I was recently approached by a recent law school graduate. This person is not currently practicing law. He is doing something else with his life. He approached me because he had a potential client who was interested in hiring him, but he felt as though he didn’t have the experience to handle the matter.
Ultimately, I decided not to partner with this young grad, whom I don’t know very well. But the episode brings to mind a problem that endemic to criminal defense law, and to hiring a good criminal defense lawyer. I’ve written about it elsewhere.
North Carolina produces far too many law school graduates: 1,123 graduated from ABA accredited law schools in North Carolina in 2011 for just 460 jobs.

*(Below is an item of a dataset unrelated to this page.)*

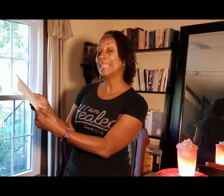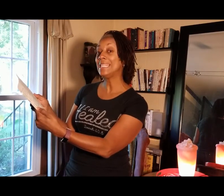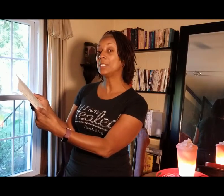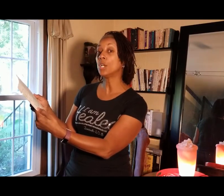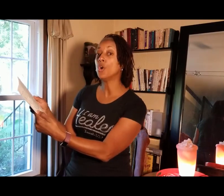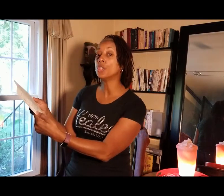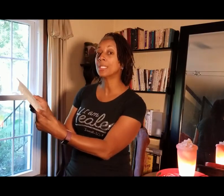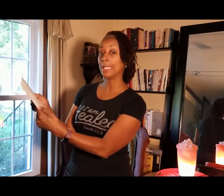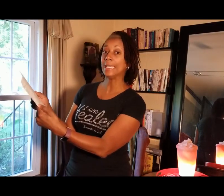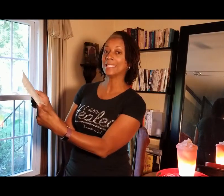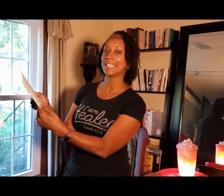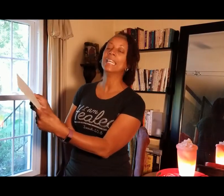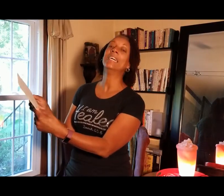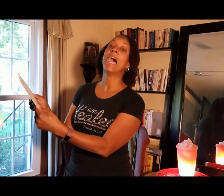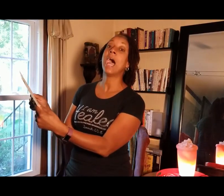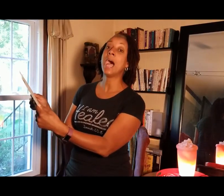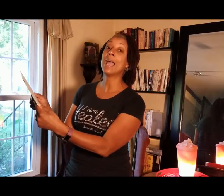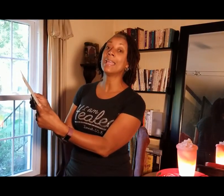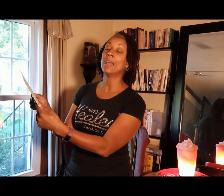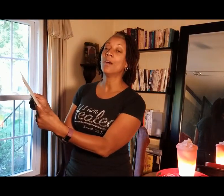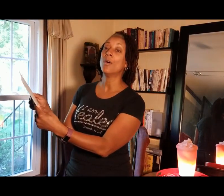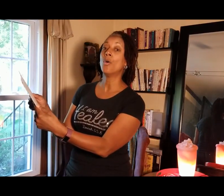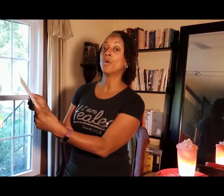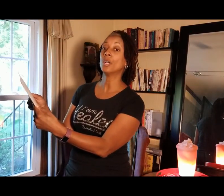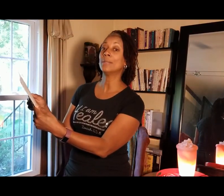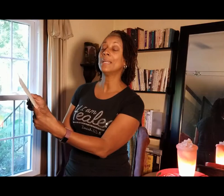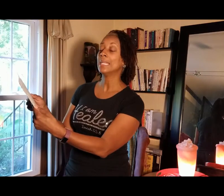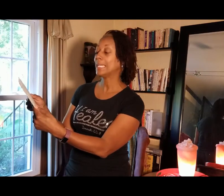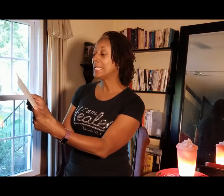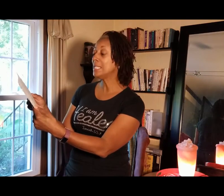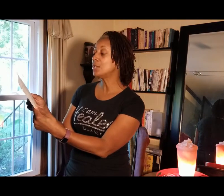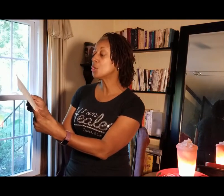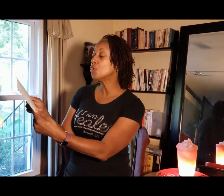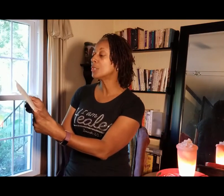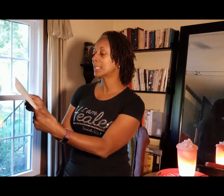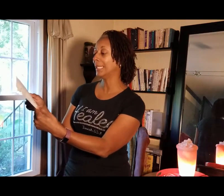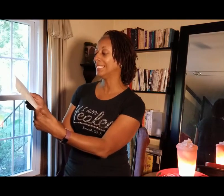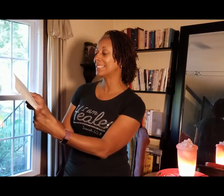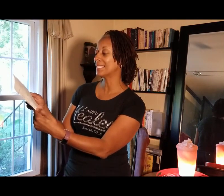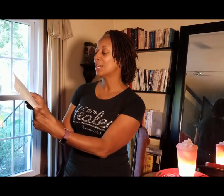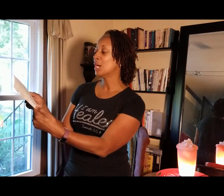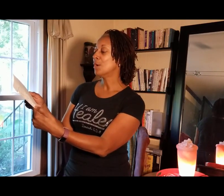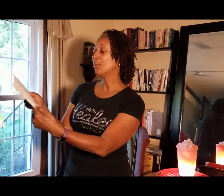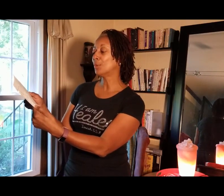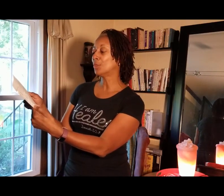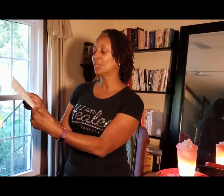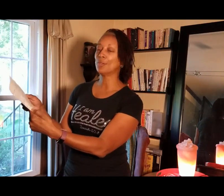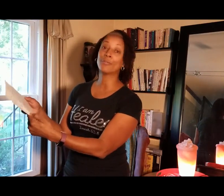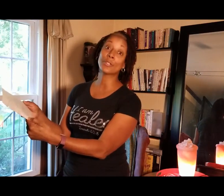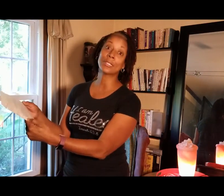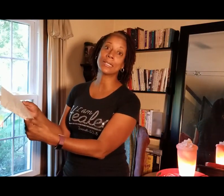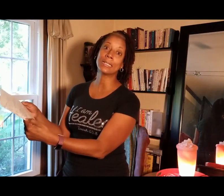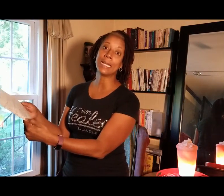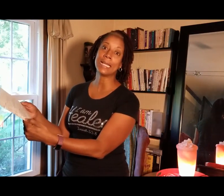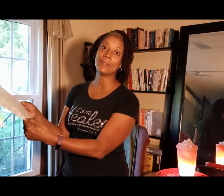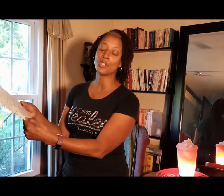is, us, is, I, arum, is, us, is, I, arum, is, declensions.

While North Carolina is not the worst state for law grads, it is among the worst. Michigan, for instance, had 2,072 grads for just 320 jobs in 2011.
The job market is so bad that I’ve seen Duke University Law Grads interning at the Wake County Public Defender’s Office and interning at small law firms. Four or Five years ago, before the job market turned really bad, that was unheard of. A Duke University grad who wanted to go into public interest law or become a public defender would have his or her pick of a big city – Washington, DC, Chicago, Atlanta – public defender job.
What does this all mean for the person looking for a criminal defense lawyer? There are a lot of people out there who don’t have a real practice, but who have a law degree. They are desperate for work and for clients, and can overpromise and underdeliver.